### Extract to read
Translated as ‘the six o'clock ringing of the bells’, the Sechseläuten is Zurich's spring festival. It dates back to the 16th century and relates to the working hours of Zurich’s powerful trade guilds. While in winter the guilds’ workers downed tools at 5pm each day due to the failing light, in summer that was extended to 6pm. To mark the change in the timetable each spring, the Grossmünster bells would ring out at 6pm on the first Monday after the spring equinox.   
Tough luck for the workers...
 
Indeed. They may not have felt working an hour later each day was worth celebrating, but the rest of the city did. The annual chiming of the Grossmünster bells came to symbolise the beginning of spring for the whole of Zurich, and this then morphed into a spring festival that has been celebrated ever since.
 
But it’s not the first Monday after the spring equinox...
 
No. In 1952 the event was moved to the third Monday of April. And this year – just to make things more complicated – it is being held on the second Monday, so April 8th.
 
Right. So exactly what happens?
 
This is a major festival: what the Carnival is to Basel, the Sechseläuten is to Zurich. The event also attracts major Swiss figures.
 
 
On Sunday, at 2.30pm. there is a children's parade with around 2–3,000 kids walking through downtown Zurich in traditional clothes.
 
But the main business happens on Monday. Most people get the day off work, and everyone gathers in the streets to watch the procession of 3,500 guild members (and 350 horsemen), which begins at 3pm.

### Given task 1
In the passage on the Sechseläuten, rewrite the stretch from "This is a major" through "in traditional clothes.", substituting "Fasnacht" for "Carnival".
### Given task 2
Name every clock time mentioned in the passage on the Sechseläuten.
### Given task 3
Write what comes next in the passage on the Sechseläuten, picking up after its final sentence.

[Dataset records]
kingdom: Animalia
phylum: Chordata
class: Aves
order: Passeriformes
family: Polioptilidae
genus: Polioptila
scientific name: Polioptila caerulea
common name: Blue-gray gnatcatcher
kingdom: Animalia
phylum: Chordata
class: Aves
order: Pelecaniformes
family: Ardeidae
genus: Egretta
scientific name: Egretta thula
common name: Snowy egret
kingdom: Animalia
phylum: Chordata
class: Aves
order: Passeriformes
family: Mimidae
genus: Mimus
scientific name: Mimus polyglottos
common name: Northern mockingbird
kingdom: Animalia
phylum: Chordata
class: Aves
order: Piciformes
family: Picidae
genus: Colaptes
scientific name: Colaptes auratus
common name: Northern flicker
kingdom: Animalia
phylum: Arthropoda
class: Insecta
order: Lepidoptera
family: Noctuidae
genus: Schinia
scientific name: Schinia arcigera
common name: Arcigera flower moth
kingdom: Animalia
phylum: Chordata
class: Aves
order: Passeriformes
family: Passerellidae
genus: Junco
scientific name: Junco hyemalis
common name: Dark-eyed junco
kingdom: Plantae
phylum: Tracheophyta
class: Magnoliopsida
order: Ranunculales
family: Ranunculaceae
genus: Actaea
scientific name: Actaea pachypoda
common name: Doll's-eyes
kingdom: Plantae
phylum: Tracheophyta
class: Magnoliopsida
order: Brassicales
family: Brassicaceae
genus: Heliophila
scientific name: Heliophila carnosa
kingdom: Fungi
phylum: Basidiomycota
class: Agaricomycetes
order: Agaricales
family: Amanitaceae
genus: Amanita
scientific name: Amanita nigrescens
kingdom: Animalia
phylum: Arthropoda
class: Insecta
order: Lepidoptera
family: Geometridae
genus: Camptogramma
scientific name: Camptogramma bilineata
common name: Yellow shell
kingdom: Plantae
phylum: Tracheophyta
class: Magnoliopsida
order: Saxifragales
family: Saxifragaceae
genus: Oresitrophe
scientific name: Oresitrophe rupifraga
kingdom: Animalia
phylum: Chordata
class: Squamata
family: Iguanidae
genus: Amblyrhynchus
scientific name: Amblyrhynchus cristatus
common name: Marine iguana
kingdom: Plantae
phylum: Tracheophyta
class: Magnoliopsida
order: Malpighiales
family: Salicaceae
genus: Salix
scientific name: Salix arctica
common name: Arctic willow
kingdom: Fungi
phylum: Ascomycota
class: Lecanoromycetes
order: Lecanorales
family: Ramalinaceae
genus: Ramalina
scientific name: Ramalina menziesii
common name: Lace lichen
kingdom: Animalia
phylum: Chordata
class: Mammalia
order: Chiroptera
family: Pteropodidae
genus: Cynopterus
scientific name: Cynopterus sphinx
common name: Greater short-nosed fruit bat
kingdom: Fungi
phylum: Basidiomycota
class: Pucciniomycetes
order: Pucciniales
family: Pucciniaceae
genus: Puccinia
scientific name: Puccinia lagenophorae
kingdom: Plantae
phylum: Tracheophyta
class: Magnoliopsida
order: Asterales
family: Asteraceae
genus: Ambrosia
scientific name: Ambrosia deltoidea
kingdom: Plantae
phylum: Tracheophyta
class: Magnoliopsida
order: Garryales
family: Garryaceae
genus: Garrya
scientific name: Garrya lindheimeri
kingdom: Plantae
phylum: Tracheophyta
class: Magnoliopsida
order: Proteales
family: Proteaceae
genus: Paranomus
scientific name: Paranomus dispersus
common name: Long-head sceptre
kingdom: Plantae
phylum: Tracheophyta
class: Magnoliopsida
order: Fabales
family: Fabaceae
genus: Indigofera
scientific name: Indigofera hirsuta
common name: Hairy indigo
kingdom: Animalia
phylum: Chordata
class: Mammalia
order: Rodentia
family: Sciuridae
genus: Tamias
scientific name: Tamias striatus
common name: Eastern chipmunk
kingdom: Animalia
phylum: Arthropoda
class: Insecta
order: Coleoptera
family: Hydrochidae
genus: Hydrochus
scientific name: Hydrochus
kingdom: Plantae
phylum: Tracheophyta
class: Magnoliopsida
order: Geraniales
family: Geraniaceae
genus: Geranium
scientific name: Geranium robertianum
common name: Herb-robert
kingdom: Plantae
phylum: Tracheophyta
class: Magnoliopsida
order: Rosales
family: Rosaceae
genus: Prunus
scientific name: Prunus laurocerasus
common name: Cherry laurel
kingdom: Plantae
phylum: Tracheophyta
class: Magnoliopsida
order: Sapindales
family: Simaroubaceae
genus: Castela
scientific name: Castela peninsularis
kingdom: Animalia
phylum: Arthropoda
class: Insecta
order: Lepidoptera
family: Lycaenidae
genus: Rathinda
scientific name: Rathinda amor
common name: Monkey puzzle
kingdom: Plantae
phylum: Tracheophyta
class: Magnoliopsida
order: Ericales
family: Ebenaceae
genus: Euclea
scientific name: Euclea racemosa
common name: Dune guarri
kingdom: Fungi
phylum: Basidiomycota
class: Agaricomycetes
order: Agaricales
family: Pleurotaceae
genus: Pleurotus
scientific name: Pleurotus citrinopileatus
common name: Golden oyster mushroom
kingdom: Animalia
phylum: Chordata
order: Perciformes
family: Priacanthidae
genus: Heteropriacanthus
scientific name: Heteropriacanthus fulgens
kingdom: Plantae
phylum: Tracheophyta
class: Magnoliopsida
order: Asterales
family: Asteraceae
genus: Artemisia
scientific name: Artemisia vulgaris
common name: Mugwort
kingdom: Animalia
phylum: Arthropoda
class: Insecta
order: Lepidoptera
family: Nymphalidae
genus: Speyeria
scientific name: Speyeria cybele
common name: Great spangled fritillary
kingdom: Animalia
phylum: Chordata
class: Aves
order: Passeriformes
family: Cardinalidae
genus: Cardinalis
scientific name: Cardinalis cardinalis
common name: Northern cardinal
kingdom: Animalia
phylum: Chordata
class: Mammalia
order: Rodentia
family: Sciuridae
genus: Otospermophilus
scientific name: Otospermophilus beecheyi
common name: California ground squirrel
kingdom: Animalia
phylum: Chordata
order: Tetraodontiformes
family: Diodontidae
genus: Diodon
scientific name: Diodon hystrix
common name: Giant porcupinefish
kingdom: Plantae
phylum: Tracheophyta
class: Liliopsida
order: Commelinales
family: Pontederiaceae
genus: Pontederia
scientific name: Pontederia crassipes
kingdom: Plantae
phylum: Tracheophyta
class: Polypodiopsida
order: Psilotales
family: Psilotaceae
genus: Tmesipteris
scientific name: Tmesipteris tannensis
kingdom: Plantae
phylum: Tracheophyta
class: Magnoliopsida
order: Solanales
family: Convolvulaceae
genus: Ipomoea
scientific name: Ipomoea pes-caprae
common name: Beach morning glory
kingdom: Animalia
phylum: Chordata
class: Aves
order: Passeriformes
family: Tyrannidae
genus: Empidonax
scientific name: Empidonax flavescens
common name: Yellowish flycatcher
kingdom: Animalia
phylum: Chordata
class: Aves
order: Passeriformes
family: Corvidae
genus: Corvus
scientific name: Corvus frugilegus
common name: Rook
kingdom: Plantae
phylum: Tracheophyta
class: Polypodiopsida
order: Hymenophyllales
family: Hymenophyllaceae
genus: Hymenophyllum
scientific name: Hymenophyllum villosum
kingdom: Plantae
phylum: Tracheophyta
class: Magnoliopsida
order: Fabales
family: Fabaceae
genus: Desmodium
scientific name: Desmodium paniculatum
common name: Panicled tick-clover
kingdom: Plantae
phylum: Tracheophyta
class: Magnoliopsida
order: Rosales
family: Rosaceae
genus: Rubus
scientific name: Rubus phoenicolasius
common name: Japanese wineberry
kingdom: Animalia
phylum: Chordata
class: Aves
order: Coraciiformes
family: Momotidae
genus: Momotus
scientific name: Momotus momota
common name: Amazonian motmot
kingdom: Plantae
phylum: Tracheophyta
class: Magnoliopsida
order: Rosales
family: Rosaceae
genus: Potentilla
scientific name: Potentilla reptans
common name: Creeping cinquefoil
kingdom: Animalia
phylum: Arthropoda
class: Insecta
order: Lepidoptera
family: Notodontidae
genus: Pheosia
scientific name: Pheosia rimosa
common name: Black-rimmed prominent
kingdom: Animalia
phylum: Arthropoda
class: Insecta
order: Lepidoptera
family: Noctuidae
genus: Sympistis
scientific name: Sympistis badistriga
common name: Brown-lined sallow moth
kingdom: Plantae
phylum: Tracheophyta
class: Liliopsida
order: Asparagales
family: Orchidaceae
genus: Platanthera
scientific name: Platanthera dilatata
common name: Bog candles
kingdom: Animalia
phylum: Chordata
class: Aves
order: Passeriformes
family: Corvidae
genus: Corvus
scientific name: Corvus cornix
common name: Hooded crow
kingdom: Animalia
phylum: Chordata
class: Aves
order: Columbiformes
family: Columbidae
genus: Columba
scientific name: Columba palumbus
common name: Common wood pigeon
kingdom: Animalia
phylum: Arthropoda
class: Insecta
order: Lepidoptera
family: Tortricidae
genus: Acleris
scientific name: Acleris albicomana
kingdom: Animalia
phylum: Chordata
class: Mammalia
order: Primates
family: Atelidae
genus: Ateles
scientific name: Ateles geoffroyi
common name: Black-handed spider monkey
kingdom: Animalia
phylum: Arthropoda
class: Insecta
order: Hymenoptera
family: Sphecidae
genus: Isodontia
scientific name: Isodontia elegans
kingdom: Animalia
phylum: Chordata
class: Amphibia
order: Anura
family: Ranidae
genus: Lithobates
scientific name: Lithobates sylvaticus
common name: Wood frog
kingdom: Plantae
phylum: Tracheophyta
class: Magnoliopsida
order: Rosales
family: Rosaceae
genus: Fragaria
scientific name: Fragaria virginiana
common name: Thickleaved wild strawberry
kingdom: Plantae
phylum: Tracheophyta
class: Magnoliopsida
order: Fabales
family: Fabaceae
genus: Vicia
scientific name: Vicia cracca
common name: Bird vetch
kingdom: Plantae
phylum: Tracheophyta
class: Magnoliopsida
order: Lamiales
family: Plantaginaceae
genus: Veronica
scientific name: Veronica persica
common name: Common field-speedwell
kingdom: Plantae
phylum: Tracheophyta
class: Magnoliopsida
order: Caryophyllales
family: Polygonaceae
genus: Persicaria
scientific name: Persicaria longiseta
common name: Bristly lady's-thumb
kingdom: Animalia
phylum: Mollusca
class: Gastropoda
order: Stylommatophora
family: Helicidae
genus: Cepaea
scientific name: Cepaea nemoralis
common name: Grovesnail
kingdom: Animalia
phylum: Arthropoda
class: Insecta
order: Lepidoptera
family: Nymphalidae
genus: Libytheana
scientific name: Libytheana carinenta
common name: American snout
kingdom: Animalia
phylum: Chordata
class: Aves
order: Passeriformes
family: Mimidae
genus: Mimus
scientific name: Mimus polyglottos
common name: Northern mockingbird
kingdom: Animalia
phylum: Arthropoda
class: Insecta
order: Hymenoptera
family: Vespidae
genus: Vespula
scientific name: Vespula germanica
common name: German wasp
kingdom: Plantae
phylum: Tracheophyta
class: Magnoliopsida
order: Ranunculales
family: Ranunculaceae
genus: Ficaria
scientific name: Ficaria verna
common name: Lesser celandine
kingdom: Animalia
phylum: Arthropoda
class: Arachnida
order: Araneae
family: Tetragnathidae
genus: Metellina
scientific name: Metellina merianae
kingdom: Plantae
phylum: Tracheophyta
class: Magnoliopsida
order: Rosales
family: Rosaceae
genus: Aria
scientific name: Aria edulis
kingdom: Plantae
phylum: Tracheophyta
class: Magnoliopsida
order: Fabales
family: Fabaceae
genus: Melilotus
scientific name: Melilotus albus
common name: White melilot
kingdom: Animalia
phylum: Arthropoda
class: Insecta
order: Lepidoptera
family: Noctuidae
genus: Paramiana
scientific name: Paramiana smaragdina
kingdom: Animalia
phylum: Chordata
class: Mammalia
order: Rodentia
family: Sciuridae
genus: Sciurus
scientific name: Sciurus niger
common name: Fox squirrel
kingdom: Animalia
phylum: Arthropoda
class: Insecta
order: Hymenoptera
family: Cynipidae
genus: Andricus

### Right answer 1
This is a major festival: what the Fasnacht is to Basel, the Sechseläuten is to Zurich. The event also attracts major Swiss figures.
 
 
On Sunday, at 2.30pm. there is a children's parade with around 2–3,000 kids walking through downtown Zurich in traditional clothes.

### Right answer 2
5pm, 6pm, 2.30pm, 3pm

### Right answer 3
 
The parade starts at the lower end of Bahnhofstrasse and ends at the Sechseläutenplatz, where a huge snowman is burned,
 
Come again? 
 
The main feature of the festival is the burning of the Böögg – a snowman effigy that symbolises winter, and whose name could be related to the word bogeyman. This is a longstanding Zurich tradition. Years ago many Bööggs were burnt on bonfires throughout the city to banish winter and usher in spring. In the 19th century that tradition was combined with the Sechseläuten and the burning of one giant Böögg became the festival’s climax. It takes place at 6pm on the dot.
 
How does that predict the weather?
 
Tradition has it that the Böögg can forecast whether it’ll be a hot, dry summer or a washout depending on how long he burns for. After he’s set alight Böögg-watchers time how long it takes for his head – packed with firecrackers – to explode. The quicker it explodes, the better the summer will be. So let’s hope for an early demise for the Böögg this year.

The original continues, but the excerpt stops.